On Thursday various sources reported that a Russian-built Mi-17 helicopter was brought down by hostile fire in the Behsud district of Wardak east of the city of Jalalabad in Afghanistan. Reports state that the four crew members and five soldiers on board were killed. Initial reports stated that the helicopter was from the SOF 777 Special Mission Wing of the Afghan Air Force and was one of four helicopters resupplying Afghan troops in the Behsud area.

As can be seen in the video here, the helicopter is just leaving the ground from a walled compound (in a country almost entirely comprised of walled compounds) and an object appears to fall from it and is retrieved by troops on the ground. As it begins to gain altitude a missile can be seen coming from above it and to the left and strike its rotor hub. The blast sends the parts of several of the rotor blades flying and the tail boom collapses. What appears to be the rocket part of the missile can be seen continuing to travel past the helicopter from left to right and out of the frame.

The Afghan military attributed the attack to militia forces under the command of  Abdul Ghani Alipur Alipour, who is also known as “Commander Sword.” His militia is comprised of Shi’ite Hazara, a minority tribe in Afghanistan. The Hazara are looked down upon by the mostly Sunni Pashtuns in the country.

Operating mostly in the Ghor, Wardak, and Daykundi areas Alipour is said to enjoy a Robin Hood-like reputation among the Hazara. Several years previously, Alipour formed his militia in response to Sunni militias stopping vehicles of Hazara and shooting them. Alipour’s militia then responded in kind, setting up checkpoints and shooting Sunni Pashtuns. We may not be able to tell one Afghan from another, but over there they mark clear physical distinctions between different tribes of people: The Hazara are descendants of Mongols and Turkic people who moved into the area of Kabul in the 16th century. They speak a dialect of Persian similar to Dari. This marks them as physically and culturally distinct from Sunni Pashtuns who believe themselves to be the rightful “people” of Afghanistan. In the sectarian strife of the last 20 years of war between ISIS, AQ, the Taliban, and the U.S. and NATO Allies, some 500,000 Hazara have fled to Iran. There, the Iranians have conscripted Hazara to fight in Iranian-backed militias in Syria as a condition to remaining in the country.

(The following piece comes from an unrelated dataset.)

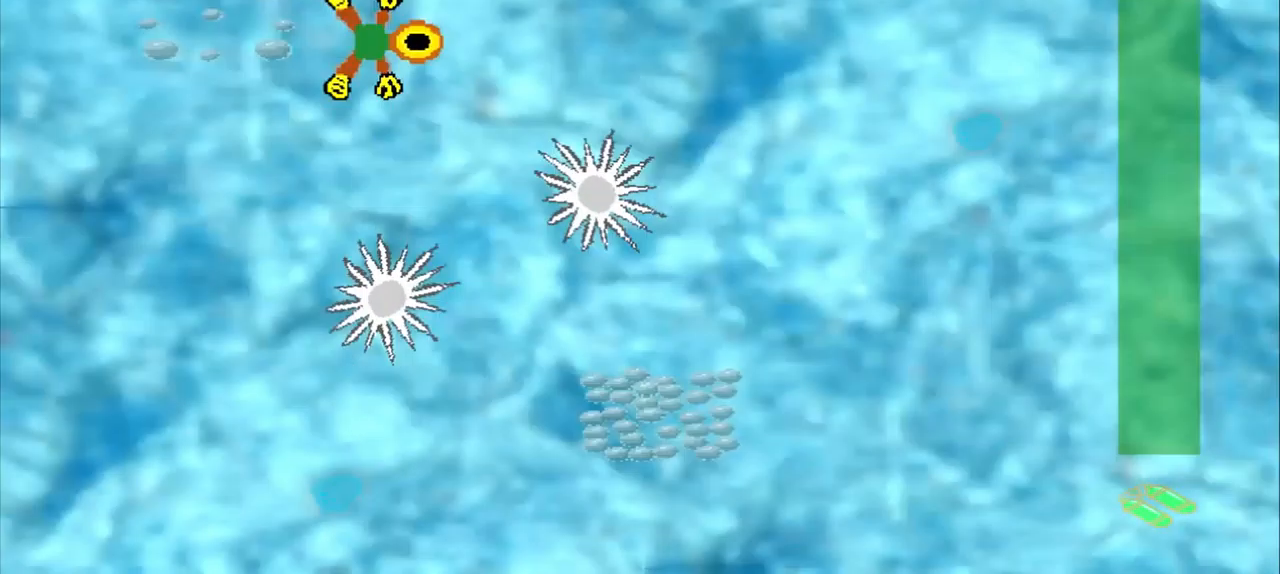
{"dt_ms": 500, "buttons": [], "left_stick": "right", "events": []}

When the government in Kabul arrested Alipour on charges of human rights abuses in 2018, the Hazara erupted into violence in the northern provinces, resulting in the government releasing him on a kind of parole. He has since refused to submit to the national government, which has vowed to hunt him down. This is what these helicopters and Afghan troops may have been doing out of Behsud in the first place.

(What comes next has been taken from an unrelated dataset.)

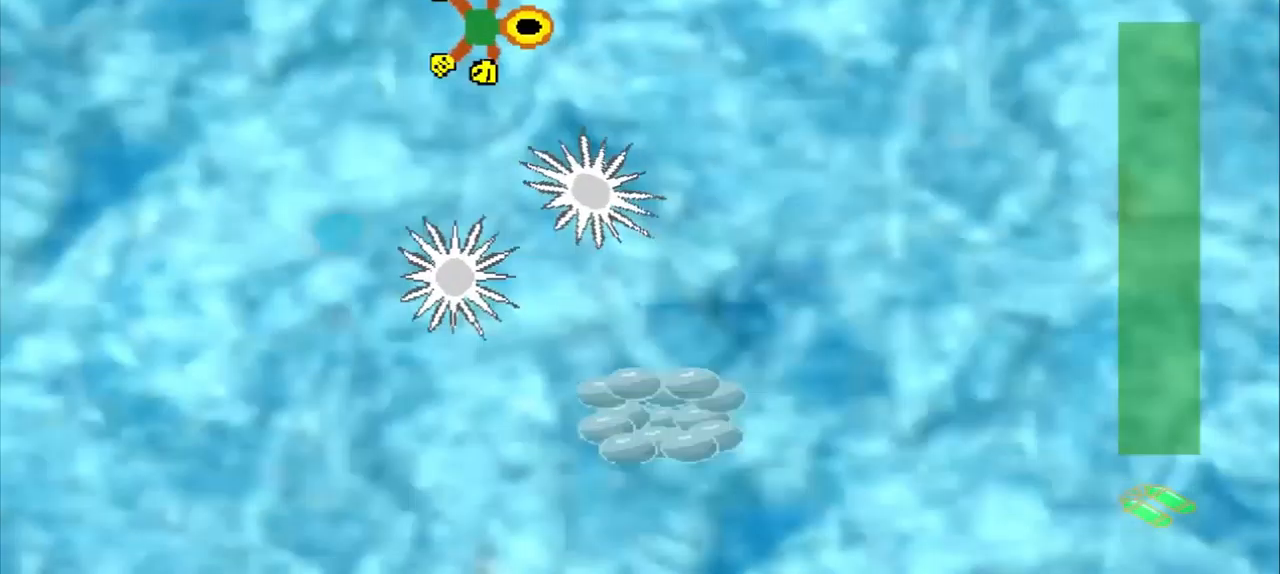
{"dt_ms": 500, "buttons": [], "left_stick": "up-left", "events": [[125, "CROSS", "down"], [334, "left_stick", "down-right"], [459, "CROSS", "up"], [459, "left_stick", "up-left"]]}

As much as we have tried to create democracy in Afghanistan, we have only built its veneers. What dominates is the Pashtun culture centered on Pashtunwali, or “The Way of the Afghans.” Under this culture, society is ordered in a tribal system made up of families and extended families with a Khan as their leader, someone akin to a warlord. It is a decentralized top-down system of local governance that does not tolerate notions of elections or centralized control of their affairs.

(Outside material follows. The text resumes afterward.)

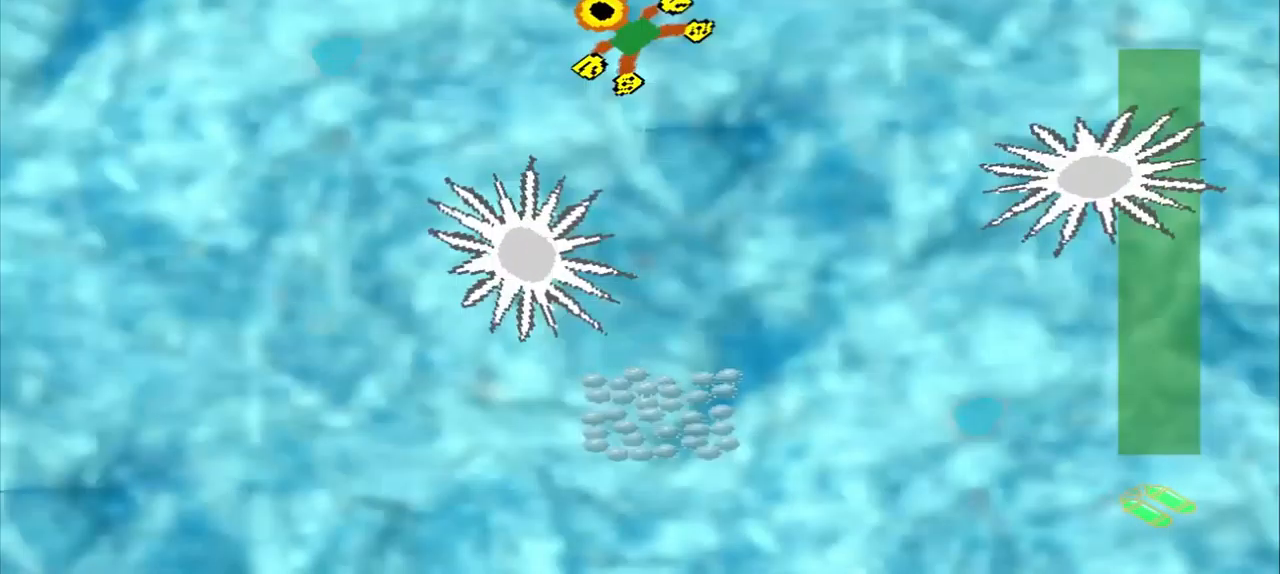
{"dt_ms": 500, "buttons": [], "left_stick": "up-right", "events": [[125, "left_stick", "center"], [375, "left_stick", "up-right"]]}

The Hazara on the other hand, have a different culture and are considered apostates who must either convert to Sunnism, leave Afghanistan, or be killed. The Taliban tried very hard to carry out wipe them out in 1998 when they executed thousands of Hazara in Mazar-e-Sharif after taking control of the city. This in turn forced the Hazara into the arms of the national government to find protection. Following the defeat of the Taliban in 2002 by U.S. and Northern Alliance Forces, the Hazara put down their weapons and submitted to the authority of the central government receiving promises of NATO-provided safety and security. The Pashtuns did not.